*** Opening Exercise material ***

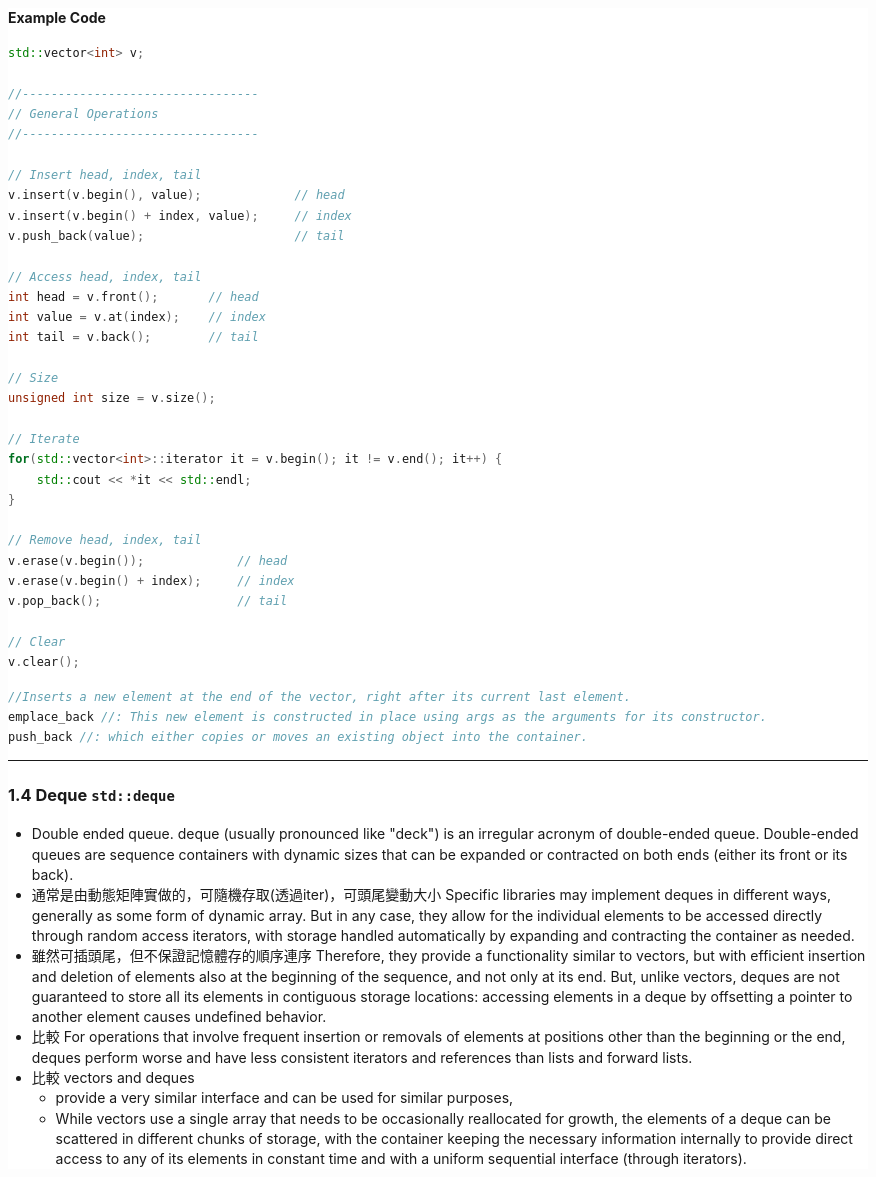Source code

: **Example Code**
```c++
std::vector<int> v;

//---------------------------------
// General Operations
//---------------------------------

// Insert head, index, tail
v.insert(v.begin(), value);             // head
v.insert(v.begin() + index, value);     // index
v.push_back(value);                     // tail

// Access head, index, tail
int head = v.front();       // head
int value = v.at(index);    // index
int tail = v.back();        // tail

// Size
unsigned int size = v.size();

// Iterate
for(std::vector<int>::iterator it = v.begin(); it != v.end(); it++) {
    std::cout << *it << std::endl;
}

// Remove head, index, tail
v.erase(v.begin());             // head
v.erase(v.begin() + index);     // index
v.pop_back();                   // tail

// Clear
v.clear();
```
```c++
//Inserts a new element at the end of the vector, right after its current last element. 
emplace_back //: This new element is constructed in place using args as the arguments for its constructor.
push_back //: which either copies or moves an existing object into the container.
```
-------------------------------------------------------
### 1.4 Deque `std::deque`
- Double ended queue. deque (usually pronounced like "deck") is an irregular acronym of double-ended queue. Double-ended queues are sequence containers with dynamic sizes that can be expanded or contracted on both ends (either its front or its back).
- 通常是由動態矩陣實做的，可隨機存取(透過iter)，可頭尾變動大小 Specific libraries may implement deques in different ways, generally as some form of dynamic array. But in any case, they allow for the individual elements to be accessed directly through random access iterators, with storage handled automatically by expanding and contracting the container as needed.
- 雖然可插頭尾，但不保證記憶體存的順序連序 Therefore, they provide a functionality similar to vectors, but with efficient insertion and deletion of elements also at the beginning of the sequence, and not only at its end. But, unlike vectors, deques are not guaranteed to store all its elements in contiguous storage locations: accessing elements in a deque by offsetting a pointer to another element causes undefined behavior.
- 比較 For operations that involve frequent insertion or removals of elements at positions other than the beginning or the end, deques perform worse and have less consistent iterators and references than lists and forward lists.
- 比較 vectors and deques
  - provide a very similar interface and can be used for similar purposes, 
  - While vectors use a single array that needs to be occasionally reallocated for growth, the elements of a deque can be scattered in different chunks of storage, with the container keeping the necessary information internally to provide direct access to any of its elements in constant time and with a uniform sequential interface (through iterators).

*** Closing Exercise material ***

• **The problem**
Select every line above that contains the word "dynamic", and copy it.

• **Answer to this task**
- Double ended queue. deque (usually pronounced like "deck") is an irregular acronym of double-ended queue. Double-ended queues are sequence containers with dynamic sizes that can be expanded or contracted on both ends (either its front or its back).
- 通常是由動態矩陣實做的，可隨機存取(透過iter)，可頭尾變動大小 Specific libraries may implement deques in different ways, generally as some form of dynamic array. But in any case, they allow for the individual elements to be accessed directly through random access iterators, with storage handled automatically by expanding and contracting the container as needed.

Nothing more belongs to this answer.